RACISMO ESTRUTURAL
Benedito cresceu em São Luís, no bairro do Anjo da Guarda, onde a realidade era marcada por desafios e limitações. Filho de uma empregada doméstica e de um borracheiro, desde cedo aprendeu o valor do trabalho duro e da resiliência. Apesar das dificuldades financeiras, seus pais sempre o incentivaram a estudar, a acreditar que a educação poderia ser a chave para um futuro diferente. Com muito esforço, Benedito conseguiu uma bolsa e se formou em Direito, tornando-se promotor de justiça.
Ao subir na vida, Benedito se deparou com uma nova realidade que, paradoxalmente, não se diferenciava tanto da antiga. Embora tivesse conquistado um cargo respeitável na sociedade, a cor de sua pele ainda o colocava em situações de discriminação. Ele não gostava de ostentar e preferia se vestir de maneira simples, mas isso não impediu que a sociedade o visse através de lentes distorcidas.
Certa manhã, enquanto caminhava pela praça Deodoro, um grupo de jovens brancos começou a gritar: "negro urubu, negro urubu". Aquelas palavras ecoaram em sua mente, trazendo à tona memórias de uma infância marcada pelo preconceito. Em outra ocasião, ao chegar em um hotel à beira-mar em Natal, um taxista quase o espancou, convencido de que Benedito era um cheirador de cola. O olhar de desprezo e a agressividade do homem eram um lembrete cruel de que, para algumas pessoas, a aparência falava mais alto que o caráter.
Em uma viagem, ao descer de um ônibus após um translado de avião, o motorista olhou para ele e disparou: "Vai logo carregando essas malas!" A insinuação de que ele era um carregador não o surpreendeu, mas a dor da desumanização o atingiu como um soco no estômago. Até mesmo em um hospital, onde deveria ser tratado com dignidade, Benedito foi confundido. Um enfermeiro, ao ver um casal — um homem branco e uma mulher negra — assumiu que ele era o marido da mulher, tirando seu sangue sem questionar.
Essas experiências poderiam ter sido motivações para ações legais, mas Benedito optou por não processar ninguém. Ele via as reações das pessoas quando descobriam sua verdadeira identidade, notando o pânico em seus rostos, a culpa se espalhando em seus olhares. Para ele, isso era um aprendizado, uma oportunidade de reflexão. Ele entendia que o preconceito não era uma escolha consciente, mas um produto de uma sociedade que moldava mentes desde a infância — a educação parental, a influência dos professores, a comunidade e a mídia.
As pessoas que o discriminavam eram, muitas vezes, do mesmo grupo social do qual ele originou.

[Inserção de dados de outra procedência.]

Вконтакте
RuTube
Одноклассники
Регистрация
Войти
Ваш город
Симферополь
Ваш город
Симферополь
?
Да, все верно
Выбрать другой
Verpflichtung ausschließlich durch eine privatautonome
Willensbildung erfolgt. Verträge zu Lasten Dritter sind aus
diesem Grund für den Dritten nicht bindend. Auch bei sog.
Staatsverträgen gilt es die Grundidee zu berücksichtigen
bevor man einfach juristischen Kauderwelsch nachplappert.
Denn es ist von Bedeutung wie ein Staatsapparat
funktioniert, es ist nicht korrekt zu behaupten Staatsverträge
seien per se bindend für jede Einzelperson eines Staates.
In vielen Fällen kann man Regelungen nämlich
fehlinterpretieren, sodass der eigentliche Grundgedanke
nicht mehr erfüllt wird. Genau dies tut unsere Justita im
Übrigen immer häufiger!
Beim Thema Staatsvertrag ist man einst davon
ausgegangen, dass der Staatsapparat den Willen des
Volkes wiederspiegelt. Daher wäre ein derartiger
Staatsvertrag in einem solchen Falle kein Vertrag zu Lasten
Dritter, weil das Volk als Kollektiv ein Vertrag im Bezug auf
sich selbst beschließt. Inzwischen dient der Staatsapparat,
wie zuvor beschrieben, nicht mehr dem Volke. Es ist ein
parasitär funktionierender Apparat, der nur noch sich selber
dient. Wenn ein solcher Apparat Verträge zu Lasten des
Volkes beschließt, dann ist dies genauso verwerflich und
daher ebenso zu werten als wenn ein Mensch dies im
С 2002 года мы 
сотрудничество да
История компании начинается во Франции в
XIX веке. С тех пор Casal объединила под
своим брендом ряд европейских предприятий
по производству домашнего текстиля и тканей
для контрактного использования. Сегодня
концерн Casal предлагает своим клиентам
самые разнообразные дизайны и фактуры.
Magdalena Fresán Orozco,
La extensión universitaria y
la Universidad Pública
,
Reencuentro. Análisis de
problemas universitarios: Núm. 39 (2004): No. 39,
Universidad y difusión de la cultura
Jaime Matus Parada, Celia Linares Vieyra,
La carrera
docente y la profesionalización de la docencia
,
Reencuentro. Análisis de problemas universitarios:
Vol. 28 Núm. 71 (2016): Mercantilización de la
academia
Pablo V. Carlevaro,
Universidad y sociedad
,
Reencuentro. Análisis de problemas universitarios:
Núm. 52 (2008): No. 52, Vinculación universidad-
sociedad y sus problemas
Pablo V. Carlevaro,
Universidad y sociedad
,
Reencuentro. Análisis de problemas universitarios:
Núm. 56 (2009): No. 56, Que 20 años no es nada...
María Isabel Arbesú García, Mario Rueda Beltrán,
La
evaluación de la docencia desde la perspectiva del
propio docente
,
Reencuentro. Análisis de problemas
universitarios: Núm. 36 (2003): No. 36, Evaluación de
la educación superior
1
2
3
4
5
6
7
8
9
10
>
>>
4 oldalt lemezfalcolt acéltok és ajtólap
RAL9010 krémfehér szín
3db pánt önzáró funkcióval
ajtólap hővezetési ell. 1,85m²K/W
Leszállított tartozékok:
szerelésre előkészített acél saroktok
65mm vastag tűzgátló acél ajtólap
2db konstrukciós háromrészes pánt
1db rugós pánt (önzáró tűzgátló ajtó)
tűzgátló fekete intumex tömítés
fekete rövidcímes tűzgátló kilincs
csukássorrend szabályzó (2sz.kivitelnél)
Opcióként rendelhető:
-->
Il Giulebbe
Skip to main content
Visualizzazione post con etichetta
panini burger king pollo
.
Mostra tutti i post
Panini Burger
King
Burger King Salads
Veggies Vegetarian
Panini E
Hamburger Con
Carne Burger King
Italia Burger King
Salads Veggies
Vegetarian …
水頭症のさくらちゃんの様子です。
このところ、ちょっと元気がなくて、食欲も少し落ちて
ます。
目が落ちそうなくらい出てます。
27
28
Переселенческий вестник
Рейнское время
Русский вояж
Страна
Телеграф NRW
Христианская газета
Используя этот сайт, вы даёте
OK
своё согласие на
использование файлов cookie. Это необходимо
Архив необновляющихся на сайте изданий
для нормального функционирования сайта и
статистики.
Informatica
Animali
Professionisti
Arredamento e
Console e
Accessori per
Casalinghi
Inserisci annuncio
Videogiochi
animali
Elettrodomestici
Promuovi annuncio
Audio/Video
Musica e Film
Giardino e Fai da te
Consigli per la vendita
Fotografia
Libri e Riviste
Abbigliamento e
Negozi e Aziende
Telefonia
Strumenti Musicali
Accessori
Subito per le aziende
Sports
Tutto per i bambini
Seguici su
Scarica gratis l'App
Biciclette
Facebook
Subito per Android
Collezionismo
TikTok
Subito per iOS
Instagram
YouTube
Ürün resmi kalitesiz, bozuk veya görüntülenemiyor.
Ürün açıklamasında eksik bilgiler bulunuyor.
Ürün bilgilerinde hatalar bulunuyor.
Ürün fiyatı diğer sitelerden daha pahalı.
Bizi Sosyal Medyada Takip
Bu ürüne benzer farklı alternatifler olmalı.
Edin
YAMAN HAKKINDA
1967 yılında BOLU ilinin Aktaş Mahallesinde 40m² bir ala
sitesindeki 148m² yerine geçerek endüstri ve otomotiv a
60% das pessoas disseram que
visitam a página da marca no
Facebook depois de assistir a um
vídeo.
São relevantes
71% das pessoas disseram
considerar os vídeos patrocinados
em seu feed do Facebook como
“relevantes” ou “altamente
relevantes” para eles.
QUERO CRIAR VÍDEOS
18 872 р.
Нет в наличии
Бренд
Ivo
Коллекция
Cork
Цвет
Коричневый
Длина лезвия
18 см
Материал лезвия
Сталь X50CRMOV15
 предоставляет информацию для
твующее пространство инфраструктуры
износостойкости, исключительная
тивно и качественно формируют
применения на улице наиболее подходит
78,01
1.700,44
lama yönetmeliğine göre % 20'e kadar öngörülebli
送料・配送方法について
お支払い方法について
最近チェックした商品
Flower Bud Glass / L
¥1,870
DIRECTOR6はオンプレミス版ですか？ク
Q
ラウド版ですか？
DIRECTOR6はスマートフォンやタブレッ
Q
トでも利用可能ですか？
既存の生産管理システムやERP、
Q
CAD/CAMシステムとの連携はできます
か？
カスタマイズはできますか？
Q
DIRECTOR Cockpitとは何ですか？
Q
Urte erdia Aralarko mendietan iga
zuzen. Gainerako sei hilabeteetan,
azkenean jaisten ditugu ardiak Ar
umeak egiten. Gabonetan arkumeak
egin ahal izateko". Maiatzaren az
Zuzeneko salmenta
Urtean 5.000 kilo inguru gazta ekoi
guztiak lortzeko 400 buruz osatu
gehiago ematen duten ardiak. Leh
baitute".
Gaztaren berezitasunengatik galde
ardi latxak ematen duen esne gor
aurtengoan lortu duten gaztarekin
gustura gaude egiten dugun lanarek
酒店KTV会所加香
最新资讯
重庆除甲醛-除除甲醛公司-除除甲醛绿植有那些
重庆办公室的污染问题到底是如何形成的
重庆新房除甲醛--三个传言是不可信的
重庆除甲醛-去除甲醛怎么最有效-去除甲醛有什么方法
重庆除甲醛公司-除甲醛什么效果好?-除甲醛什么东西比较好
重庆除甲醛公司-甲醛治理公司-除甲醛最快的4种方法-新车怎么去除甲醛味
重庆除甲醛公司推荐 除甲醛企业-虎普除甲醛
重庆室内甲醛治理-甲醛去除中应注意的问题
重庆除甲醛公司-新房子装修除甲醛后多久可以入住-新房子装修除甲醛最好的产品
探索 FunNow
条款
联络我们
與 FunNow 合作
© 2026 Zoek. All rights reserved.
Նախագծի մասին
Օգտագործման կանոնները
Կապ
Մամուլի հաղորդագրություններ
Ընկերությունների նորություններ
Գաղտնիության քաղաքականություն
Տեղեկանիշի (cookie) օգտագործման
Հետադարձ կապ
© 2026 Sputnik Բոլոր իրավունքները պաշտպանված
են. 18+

Ele não havia enfrentado o preconceito da elite, e os ataques que sofria vinham de pessoas que, como ele, lutavam para sobreviver em um mundo desigual. Essa compreensão o impediu de buscar vingança. Em vez disso, Benedito escolheu a empatia. Ele acreditava que cada ato de discriminação era um reflexo de uma falha maior na sociedade, e não uma questão pessoal.
Assim, ele caminhava, não como um homem amargurado, mas como um catalisador de mudanças. Benedito se tornou um defensor dos direitos humanos, utilizando sua posição para educar e transformar mentalidades. Ele entendia que a verdadeira justiça não se encontrava apenas nas salas de tribunal, mas nas conversas que poderiam surgir a partir de cada encontro, cada olhar e cada palavra proferida. E, assim, a vida de Benedito se tornava um testemunho de resistência e esperança, um convite para que outros também olhassem além das aparências.